Outro defensor, em recente artigo publicado em revista do setor ferroviário, afirma que estão equivocados aqueles que analisam o trem-bala apenas pelos serviços de transporte que prestará, pois a verdadeira razão e justificativa do projeto seria o fato de que ele tornará o Brasil referência mundial no desenho, produção e operação de trens-bala. Ou seja, segundo o autor, depois dessa empreitada, o Brasil vencerá japoneses, franceses e chineses nas concorrências para implantar outros trens-bala mundo afora! Parece que, com o trem-bala brasileiro, virão também o nível educacional, de habitação, de desenvolvimento tecnológico e de experiência ferroviária de que desfrutam aqueles países…

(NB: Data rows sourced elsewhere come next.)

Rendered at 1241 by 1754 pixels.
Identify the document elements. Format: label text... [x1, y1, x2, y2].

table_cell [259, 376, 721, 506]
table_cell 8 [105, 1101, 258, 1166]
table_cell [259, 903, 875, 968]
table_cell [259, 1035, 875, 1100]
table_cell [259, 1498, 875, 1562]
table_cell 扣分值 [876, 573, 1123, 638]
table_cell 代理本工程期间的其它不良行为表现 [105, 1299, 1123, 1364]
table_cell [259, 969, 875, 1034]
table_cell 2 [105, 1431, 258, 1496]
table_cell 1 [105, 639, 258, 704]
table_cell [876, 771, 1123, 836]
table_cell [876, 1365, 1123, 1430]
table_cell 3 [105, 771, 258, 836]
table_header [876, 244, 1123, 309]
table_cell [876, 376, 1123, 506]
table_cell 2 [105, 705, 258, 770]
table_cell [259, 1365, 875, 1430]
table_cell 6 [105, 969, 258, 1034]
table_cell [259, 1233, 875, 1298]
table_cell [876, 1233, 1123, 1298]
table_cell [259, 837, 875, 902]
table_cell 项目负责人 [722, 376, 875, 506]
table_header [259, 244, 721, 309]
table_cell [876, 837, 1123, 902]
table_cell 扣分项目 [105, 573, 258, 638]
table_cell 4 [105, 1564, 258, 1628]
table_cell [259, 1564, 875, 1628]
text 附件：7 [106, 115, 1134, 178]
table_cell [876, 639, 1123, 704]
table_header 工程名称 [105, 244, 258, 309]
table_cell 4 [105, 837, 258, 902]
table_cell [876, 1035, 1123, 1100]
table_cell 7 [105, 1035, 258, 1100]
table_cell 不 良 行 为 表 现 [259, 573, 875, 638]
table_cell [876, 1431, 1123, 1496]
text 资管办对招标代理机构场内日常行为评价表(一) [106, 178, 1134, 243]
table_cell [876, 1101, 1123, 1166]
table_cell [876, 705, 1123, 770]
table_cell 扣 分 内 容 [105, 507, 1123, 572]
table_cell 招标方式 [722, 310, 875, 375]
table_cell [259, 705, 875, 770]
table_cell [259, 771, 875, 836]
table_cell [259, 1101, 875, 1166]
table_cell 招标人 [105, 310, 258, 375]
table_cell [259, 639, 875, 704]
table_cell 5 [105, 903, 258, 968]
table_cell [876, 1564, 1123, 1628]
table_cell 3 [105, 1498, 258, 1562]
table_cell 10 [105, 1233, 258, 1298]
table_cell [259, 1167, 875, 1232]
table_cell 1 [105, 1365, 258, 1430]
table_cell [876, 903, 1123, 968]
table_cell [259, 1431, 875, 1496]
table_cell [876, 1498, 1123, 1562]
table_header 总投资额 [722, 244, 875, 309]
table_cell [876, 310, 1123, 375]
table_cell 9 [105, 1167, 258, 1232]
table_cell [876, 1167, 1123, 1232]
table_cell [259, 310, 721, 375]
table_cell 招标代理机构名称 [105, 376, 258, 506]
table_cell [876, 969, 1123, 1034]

Não obstante a precariedade dos argumentos em sua defesa, o governo parece determinado a implantá-lo, sabe-se lá por quais motivos. Nesse quadro, os defensores do projeto preferem, ao invés de responder às críticas, atacar quem as faz. Fazendo isso, repetem um grave e antigo erro de lógica que, no entanto, é reconhecido como estratagema de oratória! A propósito, devemos nos lembrar que governar com a oratória, e não com a razão, é prenúncio de problemas crescentes.
A grande questão, porém, é como o nosso sistema político permite que se comprometa tanto dinheiro público num projeto que apresenta, em sua defesa, apenas argumentos fracos, falhos ou simplesmente falsos. A verdadeira reforma política deveria criar mecanismos mais democráticos de decisão sobre o uso dos recursos públicos, o que tenderia a impedir tamanha transferência do dinheiro dos nossos impostos para bolsos privados, sem claros benefícios à população.